Classify Theses to Focus Evidence on Relevant Signals

First classify natural-language theses into one of 10 allowed claim types—controlled_downside, momentum_strength, low_risk, high_risk, valuation_attractive, valuation_expensive, business_quality, weak_business_quality, premium_justified, premium_not_justified—using a structured LLM prompt that returns JSON with claim_types array and short summary. Python validates against the allowed set to prevent hallucinations. This narrows evaluation: controlled_downside prioritizes drawdown and volatility; business_quality checks margins (>=25% operating, >=20% profit), ROA (>=10%), ROE (>=20%), growth (>0% YoY revenue/earnings), and revisions (>0 net EPS last 30d); valuation_attractive uses P/E<20 or forward P/E below trailing.

Rule-Based Evidence Sorting Builds Balanced Arguments

Feed classified thesis and signals (from Part 1: price metrics like ret_total, vol_annualized<30% for low_risk, max_drawdown>-15% for controlled_downside, trend>0+positive return for momentum_strength; fundamentals like beta<0.9/ >1.2, PE>30 for expensive) into build_evidence_blocks(). Hard-coded if-then rules sort into three buckets:

  • evidence_for: e.g., drawdown -10% supports controlled_downside; vol 25% supports low_risk; operating margin 30% + ROE 25% + revenue growth 15% YoY hit business_quality (tracks hits, flags if zero).
  • evidence_against: e.g., drawdown -20%; P/E 35 for attractive valuation; negative earnings growth.
  • missing_evidence: e.g., no drawdown data; insufficient quality metrics.

Beta always checked (>1.2 against, <0.9 for); flags if no ret_to_vol. Ensures explicit gaps prevent overconfidence, turning raw signals into thesis-specific pros/cons.

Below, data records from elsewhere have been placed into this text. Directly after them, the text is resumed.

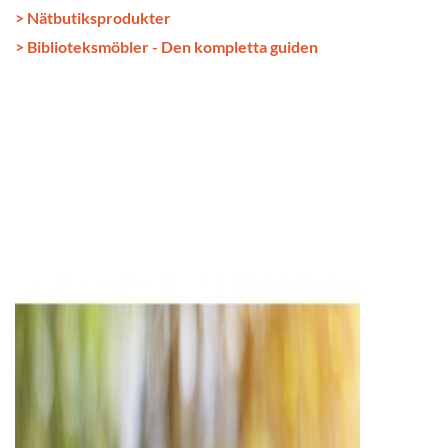
> Nätbutiksprodukter
> Biblioteksmöbler - Den kompletta guiden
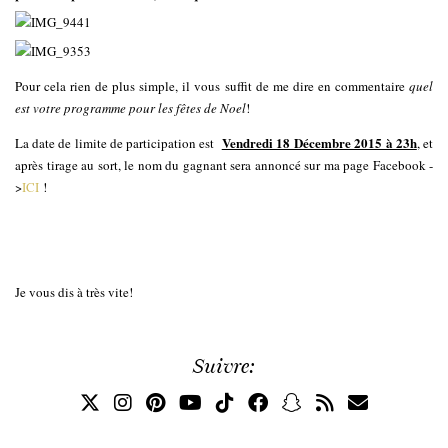
Pour cela rien de plus simple, il vous suffit de me dire en commentaire
quel
est votre programme pour les fêtes de Noel
!
Vendredi 18 Décembre 2015 à 23h
La date de limite de participation est
, et
après tirage au sort, le nom du gagnant sera annoncé sur ma page Facebook -
>
ICI
!
Je vous dis à très vite!
Suivre:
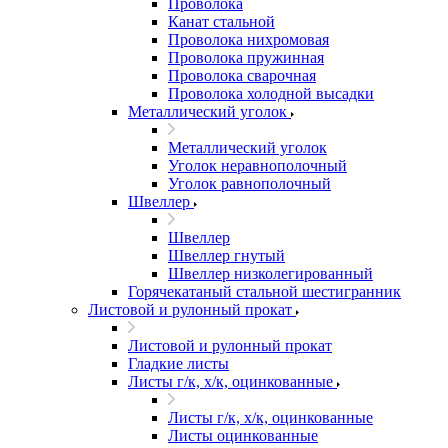
Проволока
Канат стальной
Проволока нихромовая
Проволока пружинная
Проволока сварочная
Проволока холодной высадки
Металлический уголок
Металлический уголок
Уголок неравнополочный
Уголок равнополочный
Швеллер
Швеллер
Швеллер гнутый
Швеллер низколегированный
Горячекатаный стальной шестигранник
Листовой и рулонный прокат
Листовой и рулонный прокат
Гладкие листы
Листы г/к, х/к, оцинкованные
Листы г/к, х/к, оцинкованные
Листы оцинкованные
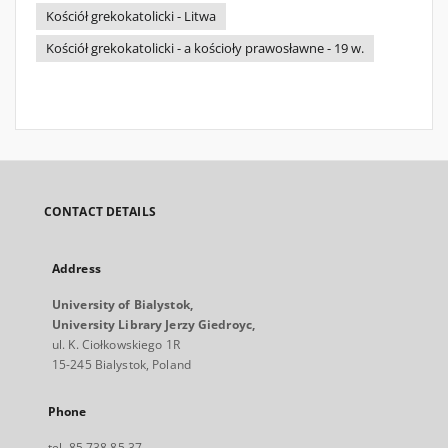
Kościół grekokatolicki - Litwa
Kościół grekokatolicki - a kościoły prawosławne - 19 w.
CONTACT DETAILS
Address
University of Bialystok,
University Library Jerzy Giedroyc,
ul. K. Ciołkowskiego 1R
15-245 Bialystok, Poland
Phone
tel. 85 738 85 37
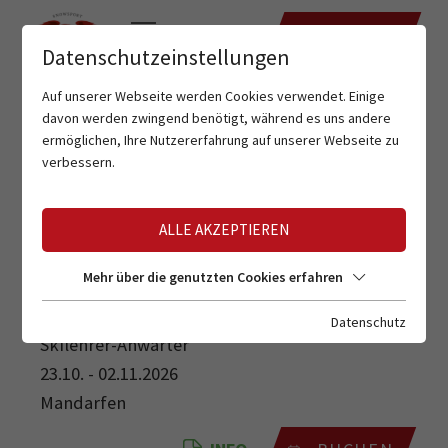
TERMINE
Datenschutzeinstellungen
Auf unserer Webseite werden Cookies verwendet. Einige
davon werden zwingend benötigt, während es uns andere
ermöglichen, Ihre Nutzererfahrung auf unserer Webseite zu
verbessern.
ALLE AKZEPTIEREN
SKILEHRER-ANWÄRTER
Mehr über die genutzten Cookies erfahren
Datenschutz
Skilehrer-Anwärter
23.10. - 02.11.2026
Mandarfen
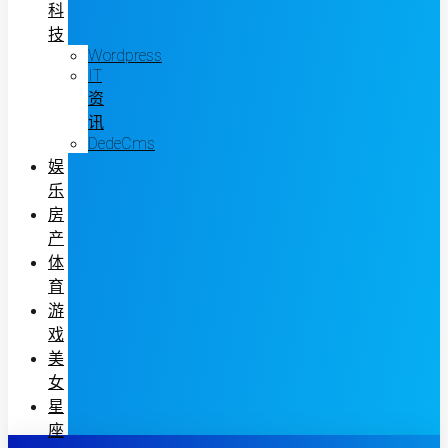
科
技
Wordpress
IT
资
讯
DedeCms
娱
乐
房
产
体
育
游
戏
美
女
星
座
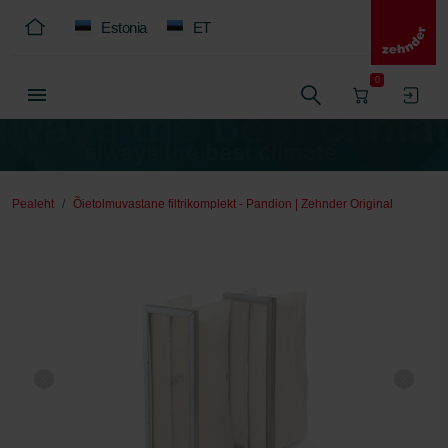
Estonia
ET
0
Pealeht
Õietolmuvastane filtrikomplekt - Pandion | Zehnder Original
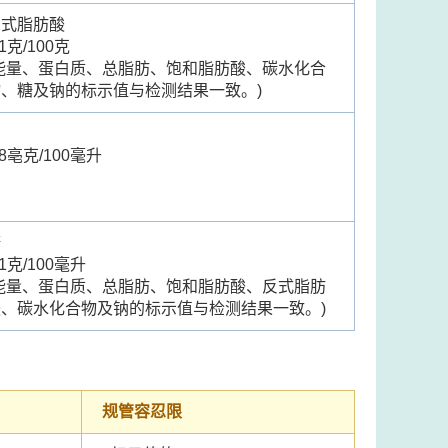
反式脂肪酸
.1克/100克
(能量、蛋白质、总脂肪、饱和脂肪酸、碳水化合
物、糖及钠的标示值与检测结果一致。)
钠
.8亳克/100毫升
糖
.1克/100毫升
(能量、蛋白质、总脂肪、饱和脂肪酸、反式脂肪
酸、碳水化合物及钠的标示值与检测结果一致。)
规管容忍限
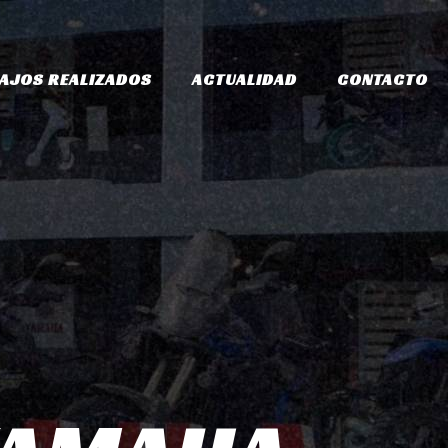
AJOS REALIZADOS
ACTUALIDAD
CONTACTO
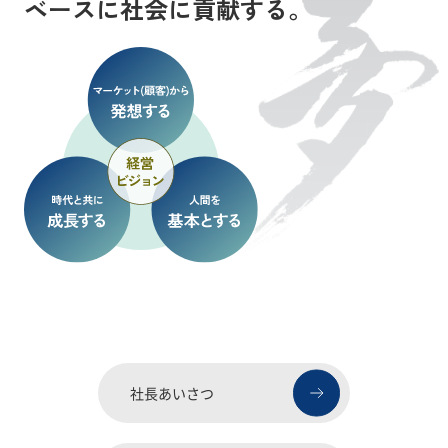
ベースに社会に貢献する。
社長あいさつ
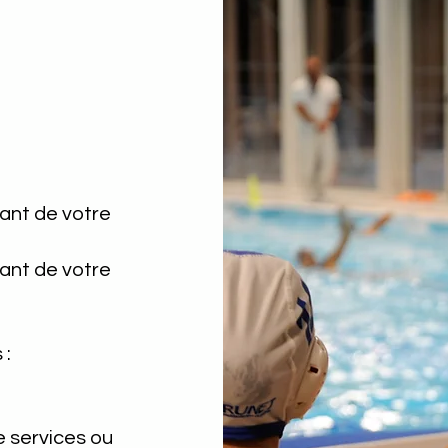
ant de votre
ant de votre
 :
e services ou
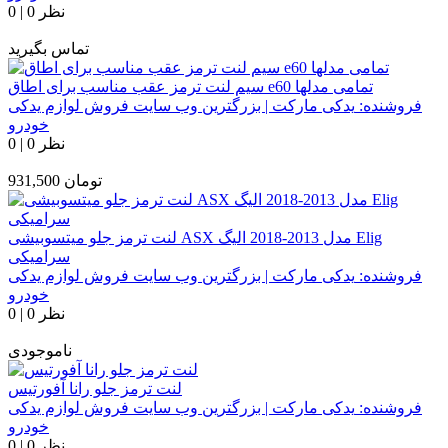
0 نظر
|
0
تماس بگیرید
سیم لنت ترمز عقب مناسب برای اطاق e60 تمامی مدلها
فروشنده:
یدکی مارکت | بزرگترین وب سایت فروش لوازم یدکی
خودرو
0 نظر
|
0
تومان
931,500
لنت ترمز جلو میتسوبیشی ASX مدل 2013-2018 الیگ Elig
سرامیکی
فروشنده:
یدکی مارکت | بزرگترین وب سایت فروش لوازم یدکی
خودرو
0 نظر
|
0
ناموجودی
لنت ترمز جلو رانا آفورتیس
فروشنده:
یدکی مارکت | بزرگترین وب سایت فروش لوازم یدکی
خودرو
0 نظر
|
0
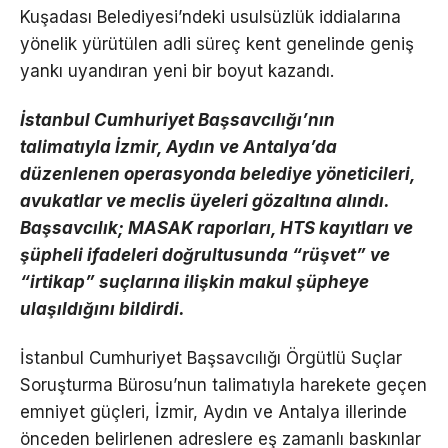
Kuşadası Belediyesi’ndeki usulsüzlük iddialarına
yönelik yürütülen adli süreç kent genelinde geniş
yankı uyandıran yeni bir boyut kazandı.
İstanbul Cumhuriyet Başsavcılığı’nın
talimatıyla İzmir, Aydın ve Antalya’da
düzenlenen operasyonda belediye yöneticileri,
avukatlar ve meclis üyeleri gözaltına alındı.
Başsavcılık; MASAK raporları, HTS kayıtları ve
şüpheli ifadeleri doğrultusunda “rüşvet” ve
“irtikap” suçlarına ilişkin makul şüpheye
ulaşıldığını bildirdi.
İstanbul Cumhuriyet Başsavcılığı Örgütlü Suçlar
Soruşturma Bürosu’nun talimatıyla harekete geçen
emniyet güçleri, İzmir, Aydın ve Antalya illerinde
önceden belirlenen adreslere eş zamanlı baskınlar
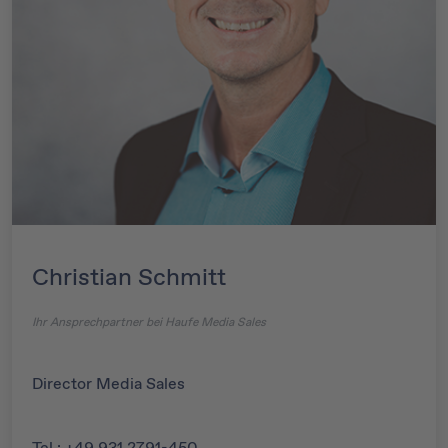
Christian Schmitt
Ihr Ansprechpartner bei Haufe Media Sales
Director Media Sales
Tel.: +49 931 2791-450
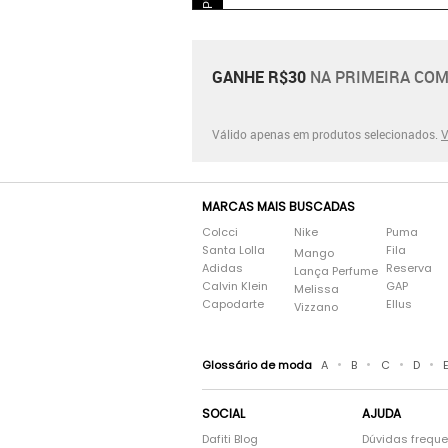
GANHE R$30
NA PRIMEIRA COM
Válido apenas em produtos selecionados.
V
MARCAS MAIS BUSCADAS
Colcci
Nike
Puma
Santa Lolla
Fila
Mango
Adidas
Reserva
Lança Perfume
Calvin Klein
GAP
Melissa
Capodarte
Ellus
Vizzano
•
•
•
•
Glossário de moda
A
B
C
D
SOCIAL
AJUDA
Dafiti Blog
Dúvidas frequ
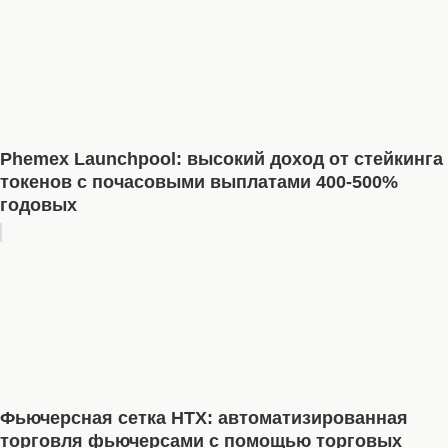
Phemex Launchpool: высокий доход от стейкинга
токенов с почасовыми выплатами 400-500%
годовых
Фьючерсная сетка HTX: автоматизированная
торговля фьючерсами с помощью торговых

Verdict Engine Balances Counts with Claim Dependencies

decide_verdict() counts evidence_for (n_for), evidence_against (n_against), missing (n_missing). Caps verdicts by claim:

  • Quality/valuation claims (business_quality etc.) unresolved or partially_supported if missing>=1 and against>0.
  • Pure support (n_for>0, n_against=0, missing<2): "supported".
  • n_for > n_against: "partially_supported".
  • n_against >= n_for: "weakly_supported".
  • No evidence: "unresolved_due_to_missing_evidence".

Returns verdict + reason, e.g., "partially_supported: The available evidence supports the thesis, but important evidence is still missing." Forces humility on incomplete data.

Facts Builder Structures Inputs for Memo Generation

extract_company_context() pulls clean dict from fundamentals.General: name, code, exchange, sector, industry, country, market_cap, pe_ratio, beta, dividend_yield, description (skips None/empty). Combines with thesis, signals, evidence, verdict into single facts object as memo prompt context, avoiding scattered vars for reliable LLM outputs. Test in Jupyter: fetch AAPL prices/fundamentals 2026-01-01 to 04-01, compute signals, classify "Apple looks attractive because downside has been controlled and business quality remains high.", build evidence/verdict—outputs claim_types like "controlled_downside", "business_quality", balanced bullets, e.g., supported by low drawdown/high margins if data fits.